## Task details
Copy out the full listing exactly, omitting any picture it contains.

## Records
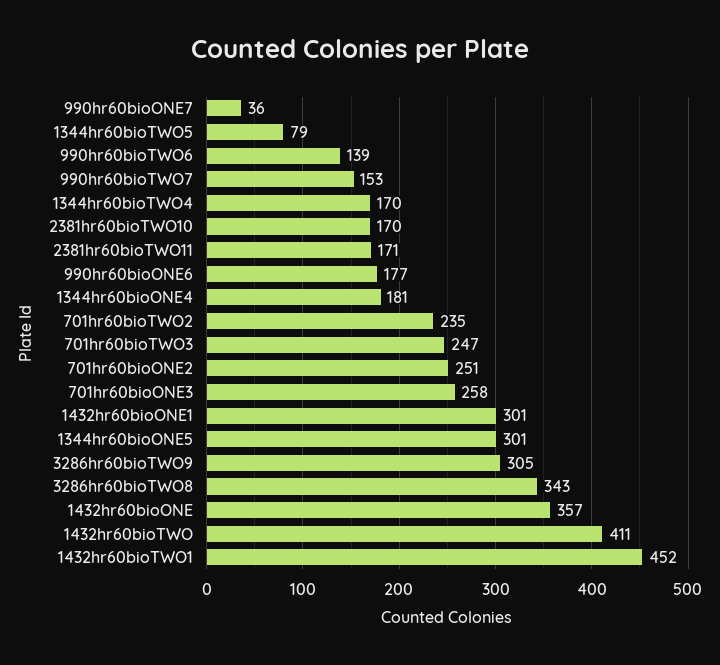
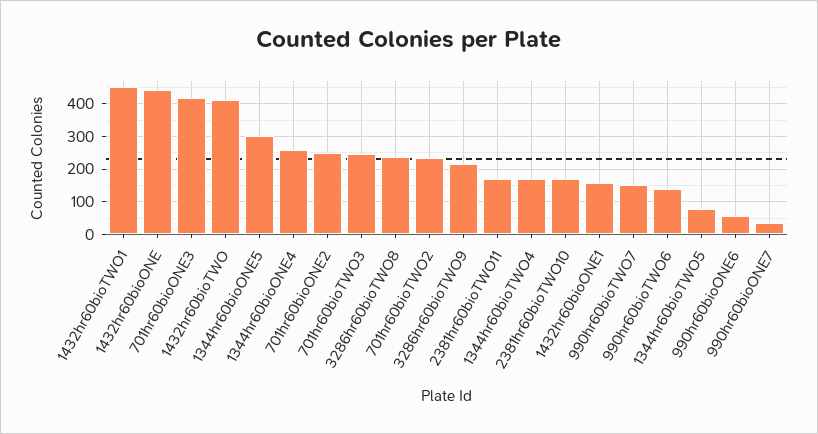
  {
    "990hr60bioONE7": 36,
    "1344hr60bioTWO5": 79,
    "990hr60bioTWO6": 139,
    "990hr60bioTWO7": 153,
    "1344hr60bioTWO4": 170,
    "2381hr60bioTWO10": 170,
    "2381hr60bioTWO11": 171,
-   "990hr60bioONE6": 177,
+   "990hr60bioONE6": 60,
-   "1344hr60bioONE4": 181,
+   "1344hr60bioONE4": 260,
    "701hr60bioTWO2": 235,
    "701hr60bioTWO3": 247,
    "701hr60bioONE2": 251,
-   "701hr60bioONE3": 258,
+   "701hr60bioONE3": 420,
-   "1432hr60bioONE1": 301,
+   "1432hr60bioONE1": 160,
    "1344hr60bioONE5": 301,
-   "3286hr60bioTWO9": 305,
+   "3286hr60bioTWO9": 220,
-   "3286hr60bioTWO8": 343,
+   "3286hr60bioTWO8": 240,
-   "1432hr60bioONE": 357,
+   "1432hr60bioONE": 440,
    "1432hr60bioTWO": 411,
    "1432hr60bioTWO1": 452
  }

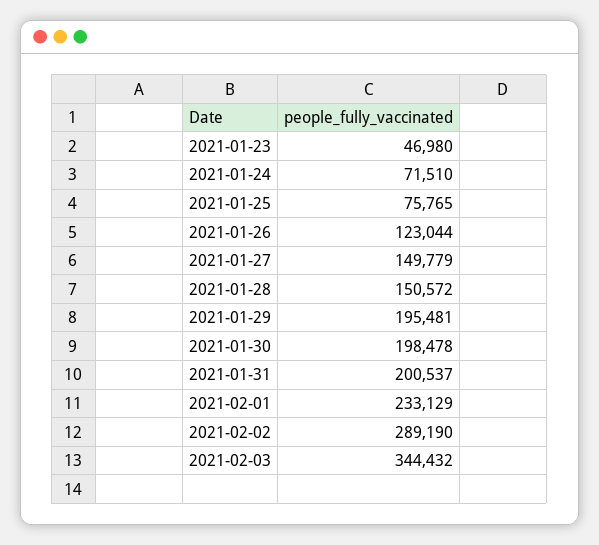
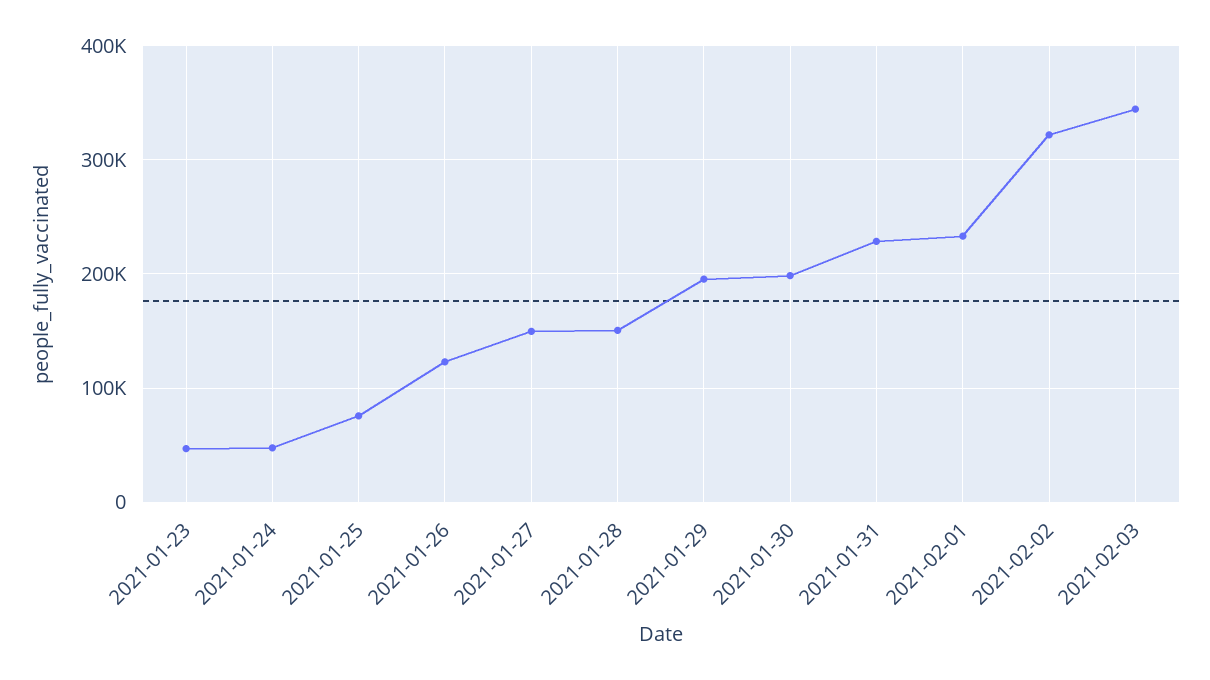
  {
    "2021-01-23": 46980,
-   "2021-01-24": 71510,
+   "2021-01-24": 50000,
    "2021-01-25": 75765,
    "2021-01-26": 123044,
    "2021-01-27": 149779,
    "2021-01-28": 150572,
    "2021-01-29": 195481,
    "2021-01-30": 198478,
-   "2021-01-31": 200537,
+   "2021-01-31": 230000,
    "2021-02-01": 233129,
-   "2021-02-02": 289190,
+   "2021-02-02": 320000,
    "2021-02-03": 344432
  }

## Answer to the exercise
  {
    "990hr60bioONE7": 36,
    "1344hr60bioTWO5": 79,
    "990hr60bioTWO6": 139,
    "990hr60bioTWO7": 153,
    "1344hr60bioTWO4": 170,
    "2381hr60bioTWO10": 170,
    "2381hr60bioTWO11": 171,
-   "990hr60bioONE6": 177,
+   "990hr60bioONE6": 60,
-   "1344hr60bioONE4": 181,
+   "1344hr60bioONE4": 260,
    "701hr60bioTWO2": 235,
    "701hr60bioTWO3": 247,
    "701hr60bioONE2": 251,
-   "701hr60bioONE3": 258,
+   "701hr60bioONE3": 420,
-   "1432hr60bioONE1": 301,
+   "1432hr60bioONE1": 160,
    "1344hr60bioONE5": 301,
-   "3286hr60bioTWO9": 305,
+   "3286hr60bioTWO9": 220,
-   "3286hr60bioTWO8": 343,
+   "3286hr60bioTWO8": 240,
-   "1432hr60bioONE": 357,
+   "1432hr60bioONE": 440,
    "1432hr60bioTWO": 411,
    "1432hr60bioTWO1": 452
  }

  {
    "2021-01-23": 46980,
-   "2021-01-24": 71510,
+   "2021-01-24": 50000,
    "2021-01-25": 75765,
    "2021-01-26": 123044,
    "2021-01-27": 149779,
    "2021-01-28": 150572,
    "2021-01-29": 195481,
    "2021-01-30": 198478,
-   "2021-01-31": 200537,
+   "2021-01-31": 230000,
    "2021-02-01": 233129,
-   "2021-02-02": 289190,
+   "2021-02-02": 320000,
    "2021-02-03": 344432
  }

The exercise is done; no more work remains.